When the Lifeline Betrays: My Story of Harassment in Mumbai Locals
- shrida030
- Nov 15, 2025
- 3 min read
There I was, stuck in the crowd at Ghatkopar. The train had just stopped and everyone rushed toward the door. Bodies pushed, shoulders collided, and I was struggling to step out. In that tight space, I suddenly felt a hand grab my butt. It was deliberate. It was not a mistake. And I could not even turn around. The crowd kept moving and I had to move with it. My heart was racing but I stayed quiet because one wrong move and I would be pushed back inside the train. I just had to reach the platform.
And it was not the first time. In crowded corners, some men lean in too close. In the rush, they press against you on purpose. In the confusion, you get trapped without a chance to react. Some stare without blinking. Some touch themselves while looking at you. It becomes a silent attack that only women who travel daily understand.

The Daily Reality Inside Mumbai Locals
The local train is called the lifeline of the city, but for many women it often becomes a place where dignity is tested. The moment the doors open, the rush begins. Bodies push in from every side. In that chaos, some men take advantage of the crowd. A push that is too intentional. A touch that is not a mistake. A body pressed closer than the space allows. By the time you react, the crowd has already moved you somewhere else.
My incident at Ghatkopar was one moment out of many. A hand grabbed me while I was trying to step out.
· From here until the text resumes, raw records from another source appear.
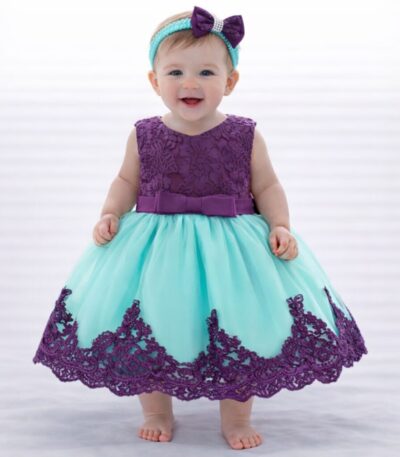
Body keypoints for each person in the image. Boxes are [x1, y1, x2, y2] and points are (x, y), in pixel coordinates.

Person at [32, 5, 368, 451]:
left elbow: (267, 184)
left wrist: (280, 225)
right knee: (153, 323)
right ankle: (156, 409)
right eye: (175, 72)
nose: (189, 83)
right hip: (156, 251)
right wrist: (110, 213)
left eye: (206, 72)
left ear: (230, 82)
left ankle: (237, 417)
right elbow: (126, 181)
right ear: (154, 81)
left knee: (242, 324)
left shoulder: (245, 135)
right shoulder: (144, 134)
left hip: (232, 250)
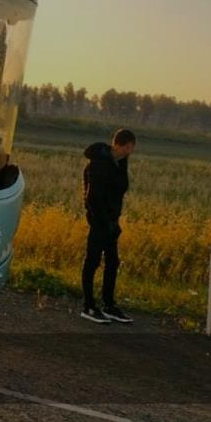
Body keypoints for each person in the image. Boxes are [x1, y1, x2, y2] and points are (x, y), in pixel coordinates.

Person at [80, 128, 136, 324]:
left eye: (131, 148)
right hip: (99, 220)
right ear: (118, 145)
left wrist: (114, 222)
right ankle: (88, 306)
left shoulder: (120, 163)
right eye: (128, 147)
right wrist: (104, 221)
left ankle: (109, 305)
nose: (130, 152)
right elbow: (92, 198)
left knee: (112, 262)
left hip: (112, 221)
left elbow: (120, 190)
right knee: (92, 261)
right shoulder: (98, 164)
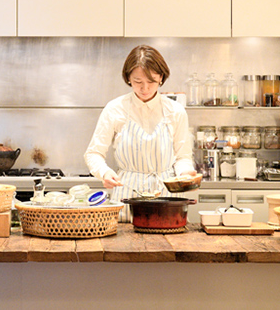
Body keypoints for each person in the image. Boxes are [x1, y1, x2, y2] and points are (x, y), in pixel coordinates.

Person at [84, 45, 196, 222]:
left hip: (167, 199)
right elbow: (93, 153)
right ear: (128, 78)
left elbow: (183, 157)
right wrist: (104, 172)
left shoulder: (175, 111)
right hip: (127, 197)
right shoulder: (115, 109)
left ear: (161, 77)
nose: (145, 88)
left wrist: (185, 174)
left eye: (151, 81)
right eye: (138, 82)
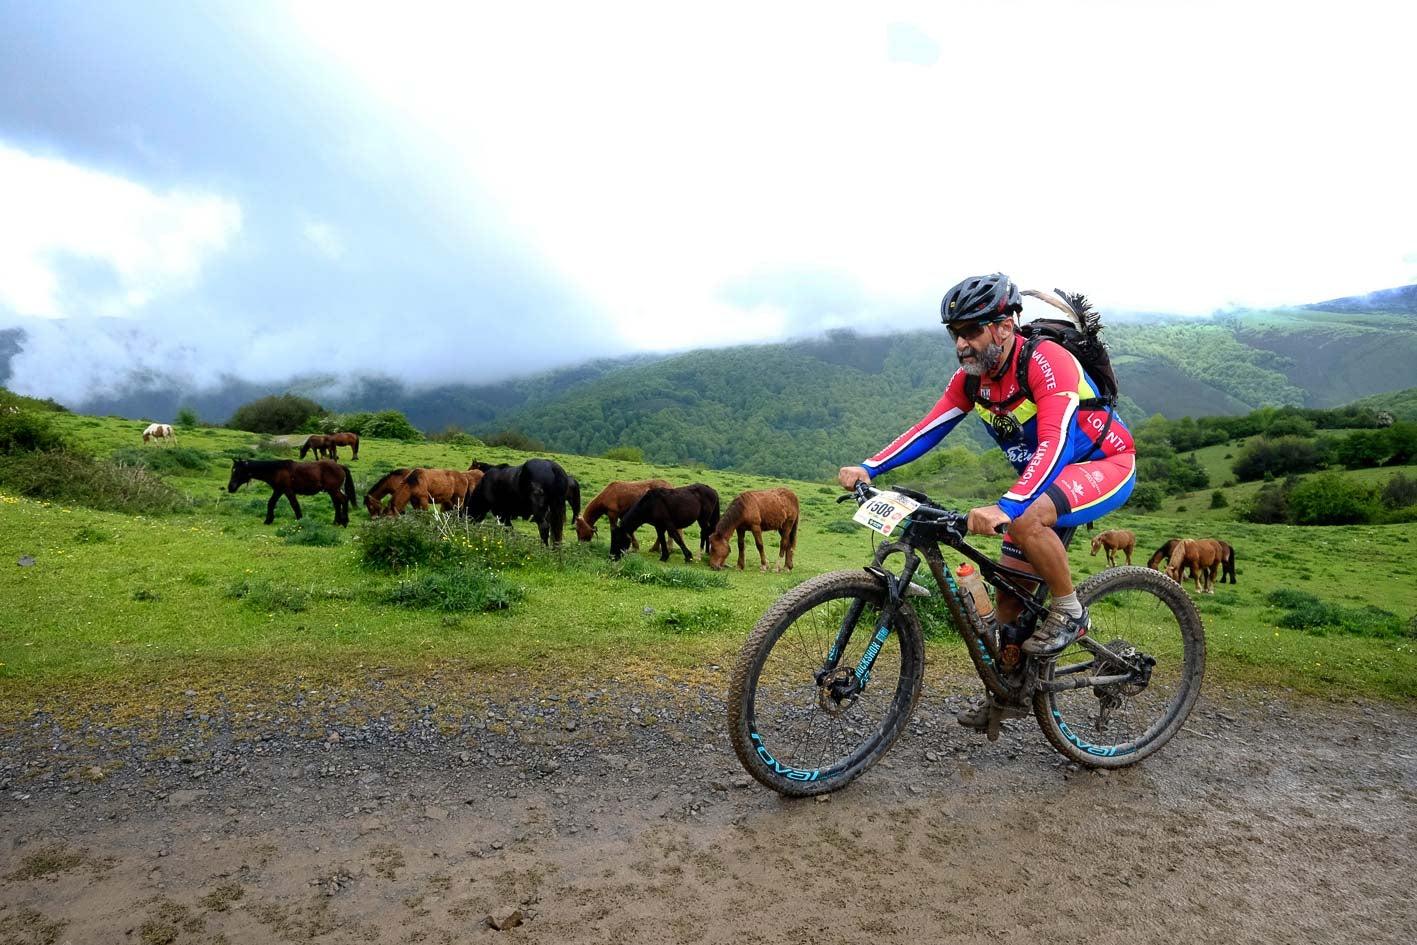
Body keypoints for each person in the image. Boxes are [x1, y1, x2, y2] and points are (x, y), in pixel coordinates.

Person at [836, 272, 1137, 731]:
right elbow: (929, 427)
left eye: (972, 331)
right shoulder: (972, 381)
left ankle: (1071, 613)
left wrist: (1008, 506)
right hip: (1046, 475)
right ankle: (1007, 695)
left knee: (1024, 521)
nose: (962, 345)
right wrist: (870, 467)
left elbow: (1054, 441)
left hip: (1105, 463)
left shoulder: (1047, 362)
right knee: (1007, 607)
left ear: (1004, 326)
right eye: (956, 334)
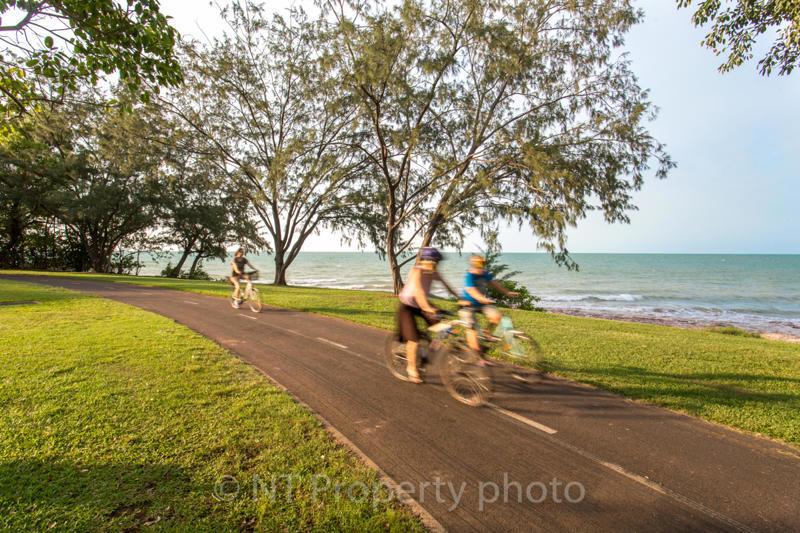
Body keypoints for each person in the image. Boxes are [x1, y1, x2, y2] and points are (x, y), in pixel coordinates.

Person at [396, 247, 460, 383]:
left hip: (422, 305)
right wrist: (427, 308)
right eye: (433, 262)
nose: (435, 265)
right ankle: (411, 368)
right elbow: (418, 291)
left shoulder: (434, 272)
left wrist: (460, 298)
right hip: (408, 307)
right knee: (414, 340)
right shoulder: (416, 271)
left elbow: (447, 286)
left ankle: (428, 350)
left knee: (445, 326)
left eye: (437, 263)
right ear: (425, 260)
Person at [461, 254, 519, 354]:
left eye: (483, 263)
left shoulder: (484, 273)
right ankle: (475, 354)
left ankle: (486, 332)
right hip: (469, 304)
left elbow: (494, 283)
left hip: (482, 304)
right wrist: (482, 298)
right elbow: (471, 290)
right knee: (472, 329)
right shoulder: (469, 276)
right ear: (473, 264)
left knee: (497, 317)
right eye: (479, 263)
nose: (482, 265)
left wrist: (507, 292)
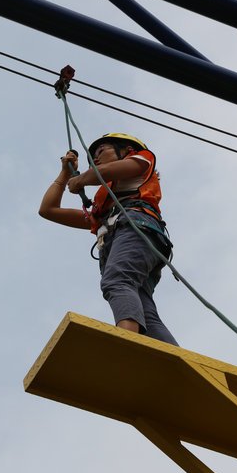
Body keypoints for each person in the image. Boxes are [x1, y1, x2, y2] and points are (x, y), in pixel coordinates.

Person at [38, 133, 178, 345]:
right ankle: (172, 361)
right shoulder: (104, 211)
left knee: (117, 280)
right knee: (144, 308)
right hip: (130, 237)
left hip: (135, 228)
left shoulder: (142, 159)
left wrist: (81, 178)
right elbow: (48, 210)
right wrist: (65, 174)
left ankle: (125, 344)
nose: (95, 159)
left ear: (126, 150)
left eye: (101, 151)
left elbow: (103, 172)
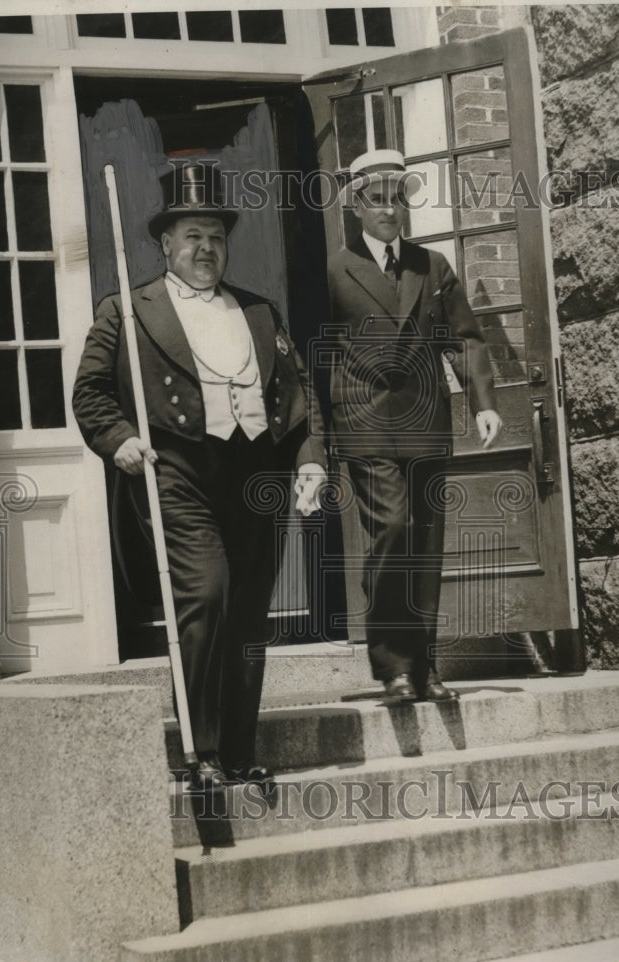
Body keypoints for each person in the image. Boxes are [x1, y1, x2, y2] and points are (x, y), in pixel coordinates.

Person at [73, 162, 326, 790]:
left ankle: (238, 753)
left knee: (247, 615)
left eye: (215, 236)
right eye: (192, 236)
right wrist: (120, 439)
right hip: (177, 473)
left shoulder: (260, 313)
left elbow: (302, 400)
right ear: (166, 243)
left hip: (253, 478)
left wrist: (312, 459)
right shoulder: (128, 312)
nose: (205, 249)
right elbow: (90, 394)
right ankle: (201, 751)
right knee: (207, 595)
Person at [327, 149, 503, 703]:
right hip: (367, 426)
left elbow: (465, 338)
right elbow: (317, 357)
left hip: (425, 423)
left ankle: (425, 669)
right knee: (392, 534)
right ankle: (393, 666)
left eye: (397, 197)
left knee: (425, 546)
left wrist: (482, 402)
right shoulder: (332, 270)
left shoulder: (432, 266)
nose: (388, 210)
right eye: (376, 199)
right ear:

I could not turn. I could not stop. The crowd forced me forward and the moment passed without justice. When I spoke to friends, the answers came quickly. They had their own stories. Some were stared at for minutes. Some were brushed against with intention. Some felt hands on their waist or back but could not push back because the crowd decides your direction.
They happen not just during peak hours or on a particular line — they happen in general compartments, in “ladies coaches” (yes, even there), on platforms, in footbridges. The problem is structural.
Stories We All Share but Rarely Say Out Loud
Every woman who travels knows the silent signs.
Shifting the bag to block the chest.
Standing sideways to create a barrier.
Choosing a corner even if it is uncomfortable.
Looking straight ahead to avoid encouraging the wrong eyes.
These actions look small but they carry meaning. They show how unsafe the space can feel even before anything happens. And behind these gestures are stories that women rarely talk about because they sound too familiar. That familiarity is the real problem.
The Scale of What Women Face
Data reflects what we already know from experience.Lakhs of women travel on Mumbai locals every day. Many of them have faced harassment at least once in their journey. Surveys conducted on Central and Western lines show high numbers of unwanted touching, staring, and inappropriate comments. These are not random events. They are repeated patterns.
Yet reporting is extremely low. Hardly any woman goes to the police or helpline after an incident. Not because they do not care but because the situation moves too fast. The train arrives. The crowd pushes. The moment disappears. And with it, the chance to take action.
Courage That Goes Unnoticed
Women commute even after all this. They enter crowded compartments knowing what might happen. They push through the rush because life demands it and the city leaves no other choice. This is not fear. This is resilience. It takes strength to show up every day in a space that does not always treat you with respect.
Conclusion:
My incident at Ghatkopar is not just a personal trauma. It is a sign of a deeper problem that hides behind the words crowd and rush. In a city where millions of women travel every day, these are not isolated moments. They are shared wounds. We must stop seeing it as just “part of life.” Because safety is not a luxury; it’s a right. And until all women can travel without fear; we cannot call this city truly free. It’s MY STORY, BUT NOT JUST MINE.